Three fatal construction accidents in one week have prompted a New York City councilman to call for the implementation of a workplace safety law that was enacted in 2017. The councilman says that the training protocols required by Local Law 196 may have prevented one or all of the fatalities. While the deadline for employers to meet the 40 hours of safety training mandated by the law remains Sept. 1, 2020, the date for reaching 30 hours of training has been moved from Dec. 1 to June 1, 2020.
The first of the three fatal construction accidents occurred on April 8 when a window washer died after being struck by a piece of falling masonry on the east Side. The second took place on April 10 and claimed the life of a worker who was stacking bricks at a construction site in Brooklyn Heights. The third happened in SoHo during the early morning hours of April 13 and killed a worker who was assembling a crane.
The spate of fatal accidents could bring closer scrutiny to an industry that has a poor safety record.

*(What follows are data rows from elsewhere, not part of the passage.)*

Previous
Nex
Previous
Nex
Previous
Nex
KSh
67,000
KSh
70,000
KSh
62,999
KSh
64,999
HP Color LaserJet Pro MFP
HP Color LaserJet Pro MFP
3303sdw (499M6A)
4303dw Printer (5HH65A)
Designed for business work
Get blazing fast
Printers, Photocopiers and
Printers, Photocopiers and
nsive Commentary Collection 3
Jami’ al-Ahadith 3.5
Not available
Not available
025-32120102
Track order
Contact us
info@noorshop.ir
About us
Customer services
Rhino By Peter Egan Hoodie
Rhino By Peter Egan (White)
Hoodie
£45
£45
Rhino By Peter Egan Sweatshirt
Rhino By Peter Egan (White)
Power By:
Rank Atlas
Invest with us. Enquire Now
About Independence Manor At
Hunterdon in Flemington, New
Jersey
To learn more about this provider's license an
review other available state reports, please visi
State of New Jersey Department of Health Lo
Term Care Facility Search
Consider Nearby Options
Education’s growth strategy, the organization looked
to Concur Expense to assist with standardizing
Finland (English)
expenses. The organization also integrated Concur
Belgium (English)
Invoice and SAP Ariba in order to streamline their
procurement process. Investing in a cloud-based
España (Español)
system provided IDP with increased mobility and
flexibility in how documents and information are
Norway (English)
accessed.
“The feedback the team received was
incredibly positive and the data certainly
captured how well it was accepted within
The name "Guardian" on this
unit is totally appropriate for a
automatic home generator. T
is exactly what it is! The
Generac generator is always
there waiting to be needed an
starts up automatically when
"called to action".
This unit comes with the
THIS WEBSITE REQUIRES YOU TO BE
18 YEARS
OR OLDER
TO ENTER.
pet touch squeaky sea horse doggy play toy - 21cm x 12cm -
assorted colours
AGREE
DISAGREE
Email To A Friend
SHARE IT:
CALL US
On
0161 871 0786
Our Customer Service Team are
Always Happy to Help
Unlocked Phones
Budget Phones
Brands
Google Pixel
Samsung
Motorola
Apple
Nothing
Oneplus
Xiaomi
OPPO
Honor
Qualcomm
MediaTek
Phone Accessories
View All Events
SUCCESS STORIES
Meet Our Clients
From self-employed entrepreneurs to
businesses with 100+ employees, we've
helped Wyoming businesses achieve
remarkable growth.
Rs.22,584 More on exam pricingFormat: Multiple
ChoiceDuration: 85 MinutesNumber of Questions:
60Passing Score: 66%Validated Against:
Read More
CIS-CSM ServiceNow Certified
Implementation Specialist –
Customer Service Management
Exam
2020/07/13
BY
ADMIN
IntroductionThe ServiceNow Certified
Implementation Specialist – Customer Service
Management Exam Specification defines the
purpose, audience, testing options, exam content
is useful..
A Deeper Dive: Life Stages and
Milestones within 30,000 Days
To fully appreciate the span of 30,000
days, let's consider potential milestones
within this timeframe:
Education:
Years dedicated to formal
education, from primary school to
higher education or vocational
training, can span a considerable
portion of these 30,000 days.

The private construction sector has the highest rate of workplace fatalities in New York City and accounts for one in four job-related deaths. Nonfatal accidents are also a major problem for the city’s contractors. A recent report reveals that workplace injuries in the sector increased by more than 40 percent between 2016 and 2018.
Statistics such as those found in the report could be used by experienced personal injury attorneys to support arguments of gross negligence in lawsuits filed on behalf of injured construction workers. While the workers’ compensation program was put into place partly to prevent this kind of litigation, injured workers may pursue civil remedies when their employers acted with extreme disregard for their safety.